Sadly, the declaration itself is written in UN prose, a bloodless language created in committee and intended to be as bland as possible. Even the snappy summary, found in the press release, reads like it has been translated from English to Esperanto and back again by someone armed only with a dictionary of international management consultancy:
Renewed commitment to end hunger... Countries also agreed to work to reverse the decline in domestic and international funding for agriculture and promote new investment in the sector, to improve governance of global food issues in partnership with relevant stakeholders from the public and private sector, and to proactively face the challenges of climate change to food security... UN Secretary-General Ban Ki Moon called the current food crisis "a wake-up call for tomorrow."Luckily, I speak fluent UN and, for your edification, here's a handy guide to what it all means:
Farmers are almost never at the table. Farm workers and landless people are always absent.Renewed commitment
"Renewed commitment" is a fairly straightforward way of saying "we're sticking to the promises we've made before, and we feel terrible that so many people are going hungry." The purpose of the summit was to create the political will to end hunger. Specifically, the goal was to change old policies and commit to spending the $44 billion a year required to end hunger by 2025. (To put this into some context, rich countries spend $1.3 trillion every year on weapons.) No such commitments were forthcoming. Instead, it's business as usual, and the same old promises for change. As Francisco Sarmento from ActionAid puts it, "unfortunately, the poor cannot eat promises."
Decline in international investment
Following a model of "economic liberalization" peddled by institutions like the World Bank in the 1980s, governments in poor countries were told to cut back their funding for agriculture. The "decline" in investment was imposed, as the Filipino activist and academic Walden Bello observed, with apparently benevolent motives:
U.S. Agriculture Secretary John Block put it at the start of the Uruguay Round of trade negotiations in 1986, "the idea that developing countries should feed themselves is an anachronism from a bygone era. They could better ensure their food security by relying on U.S. agricultural products, which are available, in most cases at lower cost."
So governments in poor countries stopped supporting their own small-scale farmers. Export-driven agriculture continued to get government cash--in Brazil, for instance, soy farmers received loans with negative interest rates, which explains why they are now the world's largest soy exporters. But, in the main, the poorest farmers were left to fend for themselves, even when it has long been known that investment in agriculture is one of the best ways to fight poverty. After all, the poorest and hungriest people invariably depend on agriculture for their livelihoods. The language about the "decline in international investment" is as close as the rich countries in the international community can come to a nostra culpa.

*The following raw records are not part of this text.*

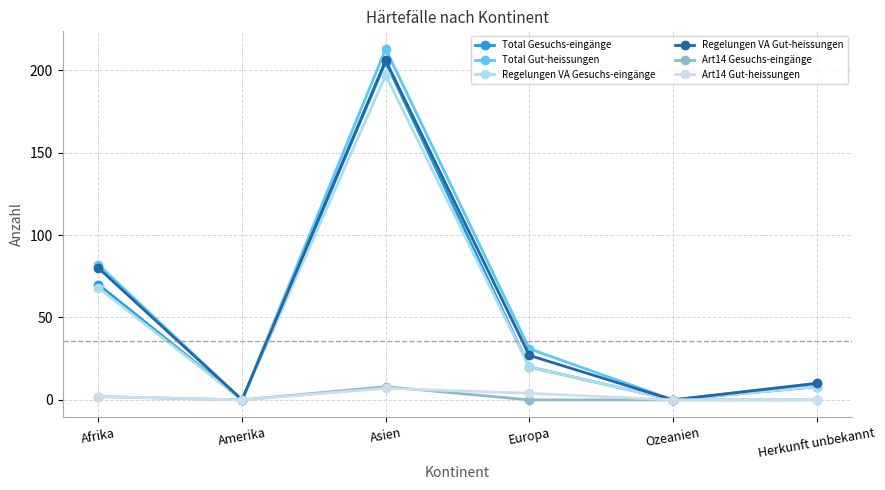

Which label corresponds to the largest value in the chart?

Asien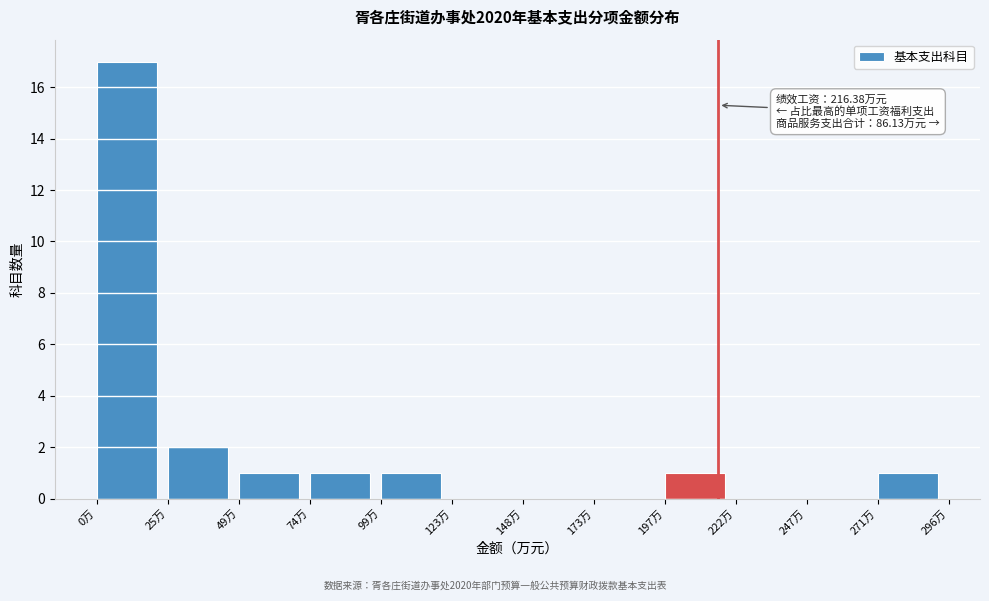

Over which range of the x-axis is the bar tallest?

0 to 25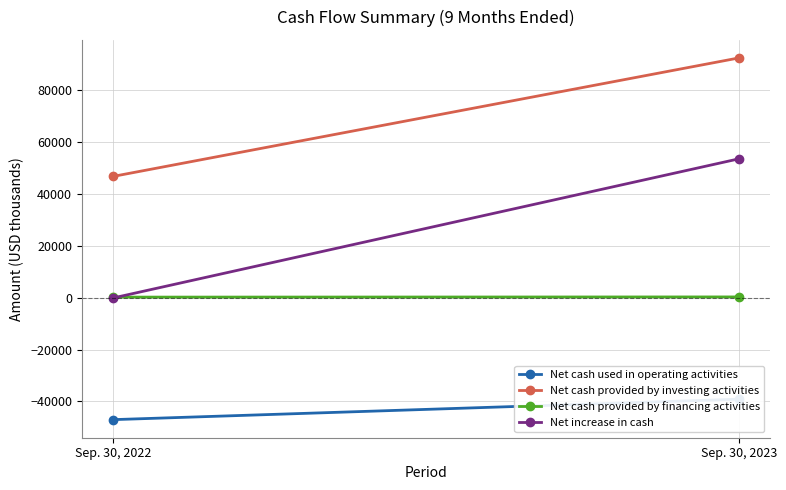

What is the sum of all Net cash provided by investing activities values?

138917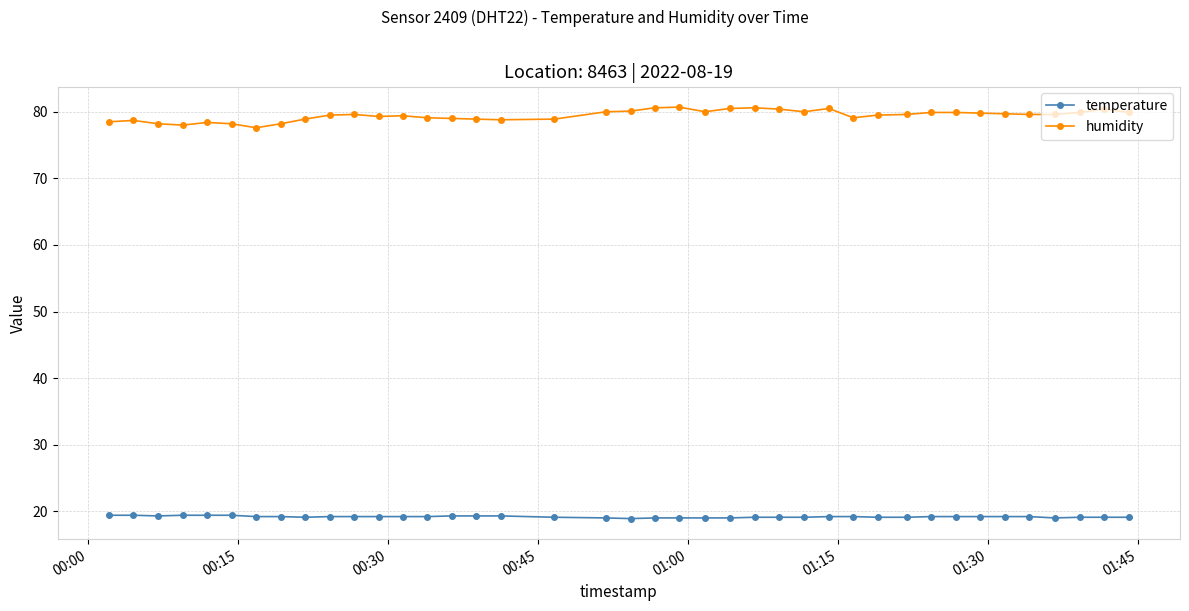

True or false: humidity has more than 2 interior local peaks.

True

One of the major problems with this food summit, as with food politics in general, is that the range of "stakeholders" who matter in making agriculture policy is small. Farmers are almost never at the table. Farm workers and landless people are always absent. The big agriculture corporations, the seed and pesticide companies, the grain traders, the food manufacturers are, by contrast, right in the center of the policy huddle. But rarely are the people who actually grow food to be found in the corridors of power.
Those farmers who do have the ear of government are invariably large-scale farmers, the ones with money who stand to profit from increased trade, not the poor, mostly women farmers who grow the majority of food eaten in developing countries and who are invariably overlooked in the making of international food policy.